Quick answers vs. queued work

When you message Rilo, it first decides what kind of response your message needs:
  • Quick answers. Greetings, simple questions, and things Rilo can answer from context come back immediately, in the same conversation.
  • Queued work. Anything that needs Rilo to use your tools, gather information, or take several steps becomes a task that Rilo plans and executes. You’ll get progress updates and a result when it’s done — see Following Up.
You don’t have to label which is which; Rilo routes your message for you. Writing a clear request helps Rilo plan the right work — see Writing Requests.

How Rilo does the work

For queued work, Rilo plans a sequence of steps, then carries them out using its skills across your connected tools.

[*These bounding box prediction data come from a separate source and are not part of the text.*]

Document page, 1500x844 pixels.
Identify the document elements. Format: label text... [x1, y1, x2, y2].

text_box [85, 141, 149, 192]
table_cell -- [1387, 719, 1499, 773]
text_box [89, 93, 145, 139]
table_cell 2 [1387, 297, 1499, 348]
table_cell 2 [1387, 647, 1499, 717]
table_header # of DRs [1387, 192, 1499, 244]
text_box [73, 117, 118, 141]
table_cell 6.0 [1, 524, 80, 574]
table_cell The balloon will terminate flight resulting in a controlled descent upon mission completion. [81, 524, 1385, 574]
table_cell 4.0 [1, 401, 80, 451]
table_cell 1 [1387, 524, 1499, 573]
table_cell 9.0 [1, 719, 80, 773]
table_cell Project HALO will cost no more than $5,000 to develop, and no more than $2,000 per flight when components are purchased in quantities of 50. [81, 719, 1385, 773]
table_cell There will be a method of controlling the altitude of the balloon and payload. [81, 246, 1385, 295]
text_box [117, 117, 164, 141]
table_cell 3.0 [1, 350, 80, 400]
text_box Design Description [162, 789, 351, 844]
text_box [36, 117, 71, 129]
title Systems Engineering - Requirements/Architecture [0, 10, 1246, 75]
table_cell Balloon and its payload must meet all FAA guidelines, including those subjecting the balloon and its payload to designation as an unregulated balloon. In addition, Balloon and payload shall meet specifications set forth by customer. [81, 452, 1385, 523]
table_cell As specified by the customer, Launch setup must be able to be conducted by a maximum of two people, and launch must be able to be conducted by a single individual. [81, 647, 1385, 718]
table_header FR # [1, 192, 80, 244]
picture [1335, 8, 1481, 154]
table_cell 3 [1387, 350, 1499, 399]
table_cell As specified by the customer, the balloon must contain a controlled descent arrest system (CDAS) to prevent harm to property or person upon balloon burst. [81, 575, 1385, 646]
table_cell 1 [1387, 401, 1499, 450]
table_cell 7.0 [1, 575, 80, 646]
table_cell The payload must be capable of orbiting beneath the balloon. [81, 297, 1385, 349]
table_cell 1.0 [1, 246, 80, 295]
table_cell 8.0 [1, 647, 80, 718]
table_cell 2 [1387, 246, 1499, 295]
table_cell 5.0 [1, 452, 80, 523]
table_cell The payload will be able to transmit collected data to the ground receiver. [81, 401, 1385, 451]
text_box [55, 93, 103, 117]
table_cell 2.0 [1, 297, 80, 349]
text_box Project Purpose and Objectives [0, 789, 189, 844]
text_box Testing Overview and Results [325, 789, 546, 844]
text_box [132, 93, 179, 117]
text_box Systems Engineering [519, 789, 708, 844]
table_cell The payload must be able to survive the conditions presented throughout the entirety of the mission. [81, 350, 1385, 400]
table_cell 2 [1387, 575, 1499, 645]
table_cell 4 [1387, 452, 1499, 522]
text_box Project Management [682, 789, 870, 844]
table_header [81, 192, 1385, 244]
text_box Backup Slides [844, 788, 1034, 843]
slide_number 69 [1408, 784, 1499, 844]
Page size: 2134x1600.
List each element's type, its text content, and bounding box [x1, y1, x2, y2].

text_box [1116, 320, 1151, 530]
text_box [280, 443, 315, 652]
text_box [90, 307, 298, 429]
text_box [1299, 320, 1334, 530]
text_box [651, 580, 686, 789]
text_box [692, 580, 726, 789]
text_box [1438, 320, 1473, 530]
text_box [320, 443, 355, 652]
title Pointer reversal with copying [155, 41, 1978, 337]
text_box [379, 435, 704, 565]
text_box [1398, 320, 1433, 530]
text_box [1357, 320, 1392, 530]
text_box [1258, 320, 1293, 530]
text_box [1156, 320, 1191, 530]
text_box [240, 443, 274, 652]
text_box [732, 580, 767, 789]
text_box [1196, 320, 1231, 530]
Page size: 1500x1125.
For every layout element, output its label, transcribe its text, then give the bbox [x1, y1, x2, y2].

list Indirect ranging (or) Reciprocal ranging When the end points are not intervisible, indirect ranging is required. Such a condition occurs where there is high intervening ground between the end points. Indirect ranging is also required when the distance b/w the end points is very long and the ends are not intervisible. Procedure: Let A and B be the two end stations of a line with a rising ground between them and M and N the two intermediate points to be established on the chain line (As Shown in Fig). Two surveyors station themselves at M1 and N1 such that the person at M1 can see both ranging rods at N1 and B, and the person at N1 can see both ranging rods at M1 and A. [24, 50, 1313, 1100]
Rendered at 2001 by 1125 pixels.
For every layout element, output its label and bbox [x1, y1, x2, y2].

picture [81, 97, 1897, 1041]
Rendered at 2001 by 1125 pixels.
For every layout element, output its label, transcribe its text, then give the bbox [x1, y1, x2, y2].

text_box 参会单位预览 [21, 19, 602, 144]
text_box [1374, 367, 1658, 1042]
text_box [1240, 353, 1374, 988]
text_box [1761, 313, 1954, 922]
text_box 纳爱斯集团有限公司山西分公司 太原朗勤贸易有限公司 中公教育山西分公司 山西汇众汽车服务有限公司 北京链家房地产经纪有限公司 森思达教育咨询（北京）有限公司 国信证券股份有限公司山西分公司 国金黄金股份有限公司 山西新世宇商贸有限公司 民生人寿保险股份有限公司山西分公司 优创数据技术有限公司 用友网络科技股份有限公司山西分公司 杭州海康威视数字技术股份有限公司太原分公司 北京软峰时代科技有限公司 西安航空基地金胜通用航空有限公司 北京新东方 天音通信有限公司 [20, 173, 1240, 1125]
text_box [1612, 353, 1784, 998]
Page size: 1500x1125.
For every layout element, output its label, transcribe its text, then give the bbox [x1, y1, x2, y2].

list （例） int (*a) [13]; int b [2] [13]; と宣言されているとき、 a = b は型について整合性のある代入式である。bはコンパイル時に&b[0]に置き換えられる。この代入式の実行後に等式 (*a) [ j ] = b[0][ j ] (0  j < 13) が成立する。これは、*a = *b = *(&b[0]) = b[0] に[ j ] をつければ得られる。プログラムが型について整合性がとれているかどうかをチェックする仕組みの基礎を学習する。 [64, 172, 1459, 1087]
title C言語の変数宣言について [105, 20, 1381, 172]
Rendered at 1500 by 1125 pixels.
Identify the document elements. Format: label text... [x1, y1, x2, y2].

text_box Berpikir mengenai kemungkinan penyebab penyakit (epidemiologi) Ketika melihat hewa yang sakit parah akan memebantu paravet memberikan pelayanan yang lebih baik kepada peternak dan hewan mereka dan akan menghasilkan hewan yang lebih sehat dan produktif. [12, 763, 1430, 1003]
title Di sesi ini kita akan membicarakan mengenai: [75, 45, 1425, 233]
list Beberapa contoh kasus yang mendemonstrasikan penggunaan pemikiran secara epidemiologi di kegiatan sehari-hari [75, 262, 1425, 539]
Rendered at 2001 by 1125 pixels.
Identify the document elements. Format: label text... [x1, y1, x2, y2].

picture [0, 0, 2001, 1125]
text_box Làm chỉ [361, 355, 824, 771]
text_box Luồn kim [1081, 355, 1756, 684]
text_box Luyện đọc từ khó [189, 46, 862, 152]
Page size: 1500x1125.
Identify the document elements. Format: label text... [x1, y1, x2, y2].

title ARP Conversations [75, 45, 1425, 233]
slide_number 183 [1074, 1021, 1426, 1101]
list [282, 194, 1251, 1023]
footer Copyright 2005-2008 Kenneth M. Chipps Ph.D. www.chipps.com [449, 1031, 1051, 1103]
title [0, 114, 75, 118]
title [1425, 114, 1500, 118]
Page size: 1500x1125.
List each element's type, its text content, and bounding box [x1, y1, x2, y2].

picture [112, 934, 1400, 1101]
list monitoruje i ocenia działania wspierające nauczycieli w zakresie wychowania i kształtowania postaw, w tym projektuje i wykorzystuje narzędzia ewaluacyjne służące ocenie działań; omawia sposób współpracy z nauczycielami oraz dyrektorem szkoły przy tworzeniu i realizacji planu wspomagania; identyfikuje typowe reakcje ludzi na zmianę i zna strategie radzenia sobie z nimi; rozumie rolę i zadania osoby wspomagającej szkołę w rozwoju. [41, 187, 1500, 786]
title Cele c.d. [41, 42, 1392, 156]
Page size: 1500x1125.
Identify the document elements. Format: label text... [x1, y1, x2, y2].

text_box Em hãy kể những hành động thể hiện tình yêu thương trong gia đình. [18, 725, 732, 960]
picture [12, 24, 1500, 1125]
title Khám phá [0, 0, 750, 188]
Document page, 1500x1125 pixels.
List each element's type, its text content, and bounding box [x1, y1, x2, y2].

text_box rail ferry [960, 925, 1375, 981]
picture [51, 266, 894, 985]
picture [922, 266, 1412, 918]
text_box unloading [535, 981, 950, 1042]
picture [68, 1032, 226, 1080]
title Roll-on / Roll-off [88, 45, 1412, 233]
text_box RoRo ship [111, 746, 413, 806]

It observes what happens at each step and adjusts — if something doesn’t work, it re-plans rather than blindly retrying. Outputs are grounded in the task’s actual context and sources, not guessed.

Rilo learns as it goes

Rilo remembers your organization’s preferences, context, and what worked and applies that to later tasks. The same task tends to get faster and more aligned the more Rilo does it. This memory is shared across your organization and across every channel you use to reach Rilo.

You stay in control

  • Rilo works with least privilege — standard user-level access through secure connections, not broad admin rights. See Security & Privacy.
  • Some requests are out of bounds on purpose — Rilo won’t make account, billing, or security changes, and tells you where to go instead. See What Rilo Can’t Do.
  • Everything is partitioned by organization — your data, memory, and connected tools are never shared across organizations.